Одним из показателей этого интереса можно считать тиражи исторической литературы, которые определялись читательским спросом, являвшимся их своеобразным регулятором. Если исключить учебную литературу по истории, то можно увидеть: тиражи исторической литературы колебались в пределах от 300 до 1200 экз. Такие тиражи имели, например, исторические издания Румянцевского кружка{46}
и Московского университета{47}. Средний тираж книг по истории в это время составлял 600 экз. По свидетельству современников, при условии его полной реализации достигалась не только самоокупаемость, но и прибыльность изданий — тот «гонорар», к которому все более проявляли интерес авторы. Эта цифра (600 экз.) соответствует приблизительному числу лиц (около 592 человек), писавших на исторические темы в 1789–1825 гг. Такой тираж мог удовлетворять каждого сотого грамотного человека России, хотя процесс реализации тиражей ряда книг по истории даже при хорошо налаженном сбыте иногда затягивался на многие годы. В основном это была специальная литература.На этом фоне издание и реализация «Истории» Карамзина оказались явлением уникальным. Ее тираж составил 3 тыс. экз. Решившись на такой тираж, в пять раз превышавший самоокупаемость изданий того времени, Карамзин шел на известный риск: продажа книги могла затянуться. Ведь спрос даже на популярные историко-литературные и литературные журналы при отлаженном их сбыте удовлетворялся тиражами до 1200 экз. (в лучшем случае). Для сравнения укажем, что другая замечательная книга, печатавшаяся одновременно с «Историей» и выдержавшая еще одно издание, — «Опыт теории налогов» Н. И. Тургенева первоначально вышла в свет тиражом в 600 экз.
В соответствии с существовавшей практикой еще в 1817 г. на «Историю» была объявлена подписка. К декабрю 1817 г., по свидетельству Карамзина, вне Петербурга подписчиков было «за 400». Учитывая данные о числе подписчиков в это время на другие издания, можно предположить, что общее число подписчиков на «Историю» не могло значительно превышать 500. Так, например, в 1819 г. на журнал «Соревнователь просвещения и благотворения» подписались 260 человек, на журнал «Благонамеренный» в том же году — 262, журнал «Улей» в 1811 г, — 131, журнал «Украинский вестник» в 1816 г. — 226, «Журнал древней и новой словесности» в 1818 г, — 117 человек. Книга Т. Воздвиженского «Историческое обозрение Рязанской губернии» в 1822 г. имела около 350 подписчиков, а монография Г. И. Успенского «Опыт повествования о древностях русских», вышедшая в 1818 г. вторым изданием в Харькове, — свыше 572 подписчиков (почти половина экземпляров попала в учебные заведения в качестве учебного пособия).
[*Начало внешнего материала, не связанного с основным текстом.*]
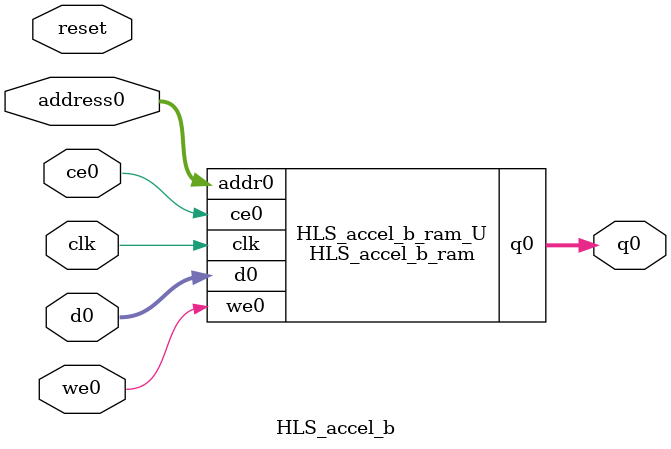
<source format=v>

`timescale 1 ns / 1 ps
module HLS_accel_b_ram (addr0, ce0, d0, we0, q0,  clk);

parameter DWIDTH = 32;
parameter AWIDTH = 10;
parameter MEM_SIZE = 1024;

input[AWIDTH-1:0] addr0;
input ce0;
input[DWIDTH-1:0] d0;
input we0;
output reg[DWIDTH-1:0] q0;
input clk;

(* ram_style = "block" *)reg [DWIDTH-1:0] ram[MEM_SIZE-1:0];




always @(posedge clk)  
begin 
    if (ce0) 
    begin
        if (we0) 
        begin 
            ram[addr0] <= d0; 
            q0 <= d0;
        end 
        else 
            q0 <= ram[addr0];
    end
end


endmodule


`timescale 1 ns / 1 ps
module HLS_accel_b(
    reset,
    clk,
    address0,
    ce0,
    we0,
    d0,
    q0);

parameter DataWidth = 32'd32;
parameter AddressRange = 32'd1024;
parameter AddressWidth = 32'd10;
input reset;
input clk;
input[AddressWidth - 1:0] address0;
input ce0;
input we0;
input[DataWidth - 1:0] d0;
output[DataWidth - 1:0] q0;



HLS_accel_b_ram HLS_accel_b_ram_U(
    .clk( clk ),
    .addr0( address0 ),
    .ce0( ce0 ),
    .d0( d0 ),
    .we0( we0 ),
    .q0( q0 ));

endmodule


</source>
Таким образом, основной тираж «Истории», очевидно, поступил в непосредственную продажу, причем наиболее значительная его часть — в Петербурге. Часть тиража (не менее 25 экз.) была закуплена Министерством иностранных дел и разослана в русские посольства за границей{48}
.Все восемь томов «Истории» продавались по цене от 50 до 55 руб. Для сравнения можно привести цены на другие книги этого времени. Так, например, издание переведенных И. И. Мартыновым сочинений греческих классиков по подписке стоило 67 руб., годовые подписки на журналы (в зависимости от переплета и качества бумаги) «Северный архив» — от 40 до 45 руб., «Отечественные записки» — от 25 до 30, «Соревнователь просвещения и благотворения» — от 30 до 37 руб. 12 частей «Русской истории» С. Н. Глинки продавались по цене 50 руб. и т. д. Таким образом, цена труда Карамзина соответствовала средним ценам на книжном рынке России 10—20-х годов XIX в.
Книготорговый успех «Истории» оказался впечатляющим: тираж был реализован менее чем за месяц, что как явление «беспримерное» отметили многие современники, в том числе не без удивления и сам Карамзин. Авторитетное и хорошо известное свидетельство А. С. Пушкина передает тот ажиотаж, который охватил в первую очередь петербургское общество{49}
. С восторгом, но не без иронии об этом сообщал в Варшаву князю П. А. Вяземскому И. И. Дмитриев: «История нашего любезного историографа у всех в руках и на устах: у просвещенных и профанов, у словесников и словесных, а у автора уже нет ни одного экземпляра. Примерное торжество русского умоделия»{50}. По свидетельству В. Л. Пушкина, и в Москве «История» быстро раскупалась, причем «дорогой ценою». В одной из первых заметок об «Истории» автор сообщил, что теперь ее можно достать «с великим трудом и за двойную почти цену»{51}. По воспоминаниям декабриста Н. В. Басаргина, тома «Истории» переходили из рук в руки в Училище колонновожатых.